Information boards made of reclaimed oak are located at each site, providing background information about the project, a map to orientate yourself, and locations of the seven sites to encourage people to walk the trail. 


Chairman of the City of London’s Streets and Walkways Committee, Graham Packham, said: 

“The Thames to Eternity project is a brilliant initiative that combines our commitment to delivering a thriving arts and culture scene for all to enjoy, with our goals for a sustainable, net-zero City by 2040. Events like these will enliven the City’s streets and venues, encouraging audiences to experience this part of London in a new way. 


“I would like to encourage everyone to visit the installations if they get the chance. The stones have acquired a rich character that reflect 150 years of weathering and tidal movement, adding a layer of physical history to their cultural heritage.” 

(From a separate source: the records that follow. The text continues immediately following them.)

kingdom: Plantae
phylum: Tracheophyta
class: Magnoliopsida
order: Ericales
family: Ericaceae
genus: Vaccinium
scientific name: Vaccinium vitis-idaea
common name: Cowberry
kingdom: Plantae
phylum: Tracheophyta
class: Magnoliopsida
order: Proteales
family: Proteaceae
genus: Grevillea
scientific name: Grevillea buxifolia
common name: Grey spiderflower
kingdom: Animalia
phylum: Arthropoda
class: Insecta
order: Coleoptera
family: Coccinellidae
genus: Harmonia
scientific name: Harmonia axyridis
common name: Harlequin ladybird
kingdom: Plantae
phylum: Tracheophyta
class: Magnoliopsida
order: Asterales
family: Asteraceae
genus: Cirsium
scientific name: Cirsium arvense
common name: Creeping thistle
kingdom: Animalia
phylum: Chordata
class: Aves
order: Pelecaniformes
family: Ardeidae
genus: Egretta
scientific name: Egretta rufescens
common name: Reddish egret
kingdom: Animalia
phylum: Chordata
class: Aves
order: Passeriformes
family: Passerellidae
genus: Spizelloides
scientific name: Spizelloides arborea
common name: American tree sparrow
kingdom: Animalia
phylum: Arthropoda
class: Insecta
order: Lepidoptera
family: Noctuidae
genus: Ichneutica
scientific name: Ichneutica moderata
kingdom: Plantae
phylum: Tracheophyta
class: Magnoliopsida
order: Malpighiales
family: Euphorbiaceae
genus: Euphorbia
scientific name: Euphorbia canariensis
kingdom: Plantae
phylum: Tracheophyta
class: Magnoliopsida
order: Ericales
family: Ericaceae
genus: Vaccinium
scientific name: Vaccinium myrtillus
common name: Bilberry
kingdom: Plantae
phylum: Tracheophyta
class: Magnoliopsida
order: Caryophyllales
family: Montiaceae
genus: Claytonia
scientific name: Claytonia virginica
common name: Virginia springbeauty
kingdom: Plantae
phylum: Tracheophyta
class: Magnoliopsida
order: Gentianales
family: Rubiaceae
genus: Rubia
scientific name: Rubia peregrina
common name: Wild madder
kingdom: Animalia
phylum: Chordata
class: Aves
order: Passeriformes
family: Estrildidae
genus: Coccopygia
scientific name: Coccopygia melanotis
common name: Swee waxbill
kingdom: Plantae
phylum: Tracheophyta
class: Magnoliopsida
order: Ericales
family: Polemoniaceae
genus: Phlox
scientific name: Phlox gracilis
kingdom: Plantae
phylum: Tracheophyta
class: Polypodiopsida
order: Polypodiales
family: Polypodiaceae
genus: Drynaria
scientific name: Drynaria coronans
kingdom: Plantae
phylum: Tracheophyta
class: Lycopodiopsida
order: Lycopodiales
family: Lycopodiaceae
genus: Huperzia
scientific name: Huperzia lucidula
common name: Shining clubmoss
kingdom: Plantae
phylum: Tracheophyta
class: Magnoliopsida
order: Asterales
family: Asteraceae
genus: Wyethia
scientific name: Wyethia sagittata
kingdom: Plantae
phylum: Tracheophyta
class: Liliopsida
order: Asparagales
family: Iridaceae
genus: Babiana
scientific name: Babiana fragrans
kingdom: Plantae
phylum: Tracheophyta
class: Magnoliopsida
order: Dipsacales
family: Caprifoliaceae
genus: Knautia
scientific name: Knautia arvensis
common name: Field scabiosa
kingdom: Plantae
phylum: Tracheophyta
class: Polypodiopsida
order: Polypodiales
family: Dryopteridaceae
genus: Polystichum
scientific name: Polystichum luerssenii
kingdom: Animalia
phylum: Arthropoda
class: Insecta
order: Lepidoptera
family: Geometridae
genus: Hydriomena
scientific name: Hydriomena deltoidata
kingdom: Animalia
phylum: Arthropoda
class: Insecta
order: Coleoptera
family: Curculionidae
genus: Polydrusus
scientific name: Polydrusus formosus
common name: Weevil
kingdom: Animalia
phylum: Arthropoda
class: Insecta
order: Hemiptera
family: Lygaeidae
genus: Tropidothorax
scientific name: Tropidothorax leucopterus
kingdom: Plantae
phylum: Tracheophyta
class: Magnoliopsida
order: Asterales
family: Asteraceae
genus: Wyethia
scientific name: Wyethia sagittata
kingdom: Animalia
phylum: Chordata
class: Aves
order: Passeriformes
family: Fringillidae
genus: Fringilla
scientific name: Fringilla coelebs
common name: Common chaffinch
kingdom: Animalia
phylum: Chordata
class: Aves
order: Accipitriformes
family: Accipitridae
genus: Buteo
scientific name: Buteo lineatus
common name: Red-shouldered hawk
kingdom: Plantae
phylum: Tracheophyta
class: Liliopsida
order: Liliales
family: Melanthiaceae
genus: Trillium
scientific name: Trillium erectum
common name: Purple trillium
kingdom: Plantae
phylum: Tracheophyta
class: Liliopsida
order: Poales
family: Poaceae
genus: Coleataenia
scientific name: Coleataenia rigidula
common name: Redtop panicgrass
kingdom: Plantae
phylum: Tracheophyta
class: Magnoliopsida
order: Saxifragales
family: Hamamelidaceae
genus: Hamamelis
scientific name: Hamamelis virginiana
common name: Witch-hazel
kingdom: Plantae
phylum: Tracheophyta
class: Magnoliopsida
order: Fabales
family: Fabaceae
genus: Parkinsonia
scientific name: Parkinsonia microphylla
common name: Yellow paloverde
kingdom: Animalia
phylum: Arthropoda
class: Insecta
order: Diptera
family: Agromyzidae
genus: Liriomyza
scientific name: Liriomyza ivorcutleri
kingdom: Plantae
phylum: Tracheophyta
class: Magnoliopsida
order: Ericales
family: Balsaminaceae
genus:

Matthew Barnett Howland and Oliver Wilton from University College London, said: 

“These granite stones from the Thames River wall are remarkable pieces of natural history and cultural heritage. By storing and displaying them across the City of London, we want to highlight the long tradition of stone re-use in the City and to provoke discussion on the need to move to a more circular model in general.” 


As a city built on clay and gravel, London has no native stone and so it has always been a precious commodity, flowing into the capital for continuous use and re-use. The City of London is a vibrant example of the historical importance of this material, with rich and diverse stone architectures dating back to Roman times. 


The stones were quarried in the C19th, mainly in Cornwall and Scotland, for use in Joseph Bazalgette’s Thames River wall at Victoria Embankment. They have now been removed to enable the new Thames Tideway Tunnel and will be installed across the City on a temporary basis, before moving on to their next long-term use in a forthcoming urban realm project. The stones were gifted to the project by Westminster City Council, enabled by Tideway, prepared by CED Stone Group and installed on site by City Corporation term contractor FM Conway.